My grandmother from Taiwan is here again this summer---she arrived last night---and it leads me to once again reflect on how unfortunate it is that I never got a proper education in the Chinese or Japanese languages.
Actually, that's not entirely true. For about five years, I did go to a Chinese school when I was in elementary school---on Saturdays, East Brunswick's Churchill Junior High School doubled as the Mid-Jersey Chinese School. So I know a little bit---but not enough to be able to speak with anything close to fluency. I stopped going after a while, and, other than a few moments of flirting with picking it up again and a year of taking Elementary Chinese at Rutgers (during my sophomore year), I haven't really, seriously returned to it since.
This, of course, makes it difficult to have anything close to meaningful conversations with my grandmother, who can barely speak a word of English. Simple things like "Good morning" or "I'm going out" I can say, but I'll probably never be able to talk to her about, say, my future---and sometimes I feel like she'd be a lot more supportive of things than my mother sometimes is.
It's a shame. I think I've been too Americanized.
And of course Japanese. I guess my father was never all that interested in teaching us, and I guess I was too passive to take it up myself. I also took Elementary Japanese in my sophomore year at Rutgers, but while I was at least able to learn my hiragana and katakana (the Japanese equivalent of the ABCs), its grammar is just as complicated as any Romance language, if not more so. In short, I'm not sure I got much out of the course, and I'm still not much closer to knowing even a little Japanese than I was before my sophomore year started.

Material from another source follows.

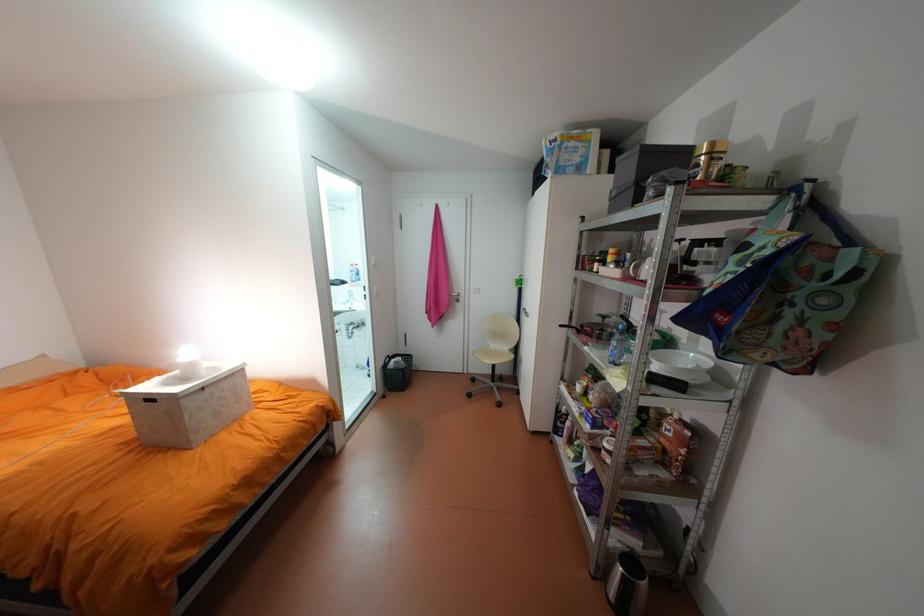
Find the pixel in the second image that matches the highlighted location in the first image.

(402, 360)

And don't even ask me about culture, either. Most people could probably tell me more about Asian cultures in general than I could tell anyone. My exposure to Asian cultures is limited to Asian film---Kurosawa, Ozu, Zhang Yimou, Wong Kar-Wai, and others. Well, I guess that gets me somewhere, although there's nothing like visiting a culture for yourself to at least get a better idea.
All this stuff I usually like to keep to myself. Sometimes I feel something akin to shame for not knowing a lick of Japanese and barely knowing Chinese---a shame increased by people who assume I know the languages just because I'm Asian. I guess a lot of people I know don't make a big deal out of it, but it's always been a sore spot for me.
I wonder why my grandmother sometimes bothers to come here at all. I guess love makes you do crazy things, especially when you know---as I'm sure my grandmother knows---that you probably won't be able to communicate with your grandchildren all that much. (My father doesn't talk much to her either, even though she also knows Japanese pretty well. Wish I knew why this was; maybe he just doesn't care to have her around the house.) My mother has told me in the past that my grandmother took great care of me when I was a baby as she worked, so I guess she makes the trip nearly every summer to check up on me and, by extension, my brothers. I should be grateful, I suppose; if only it wasn't so awkward to be reminded almost every day that we can't really communicate meaningfully with each other.
I wonder how she feels sitting around the dinner table hearing my brothers and I talk in English all the time, barely connecting with her. I know how I'd feel.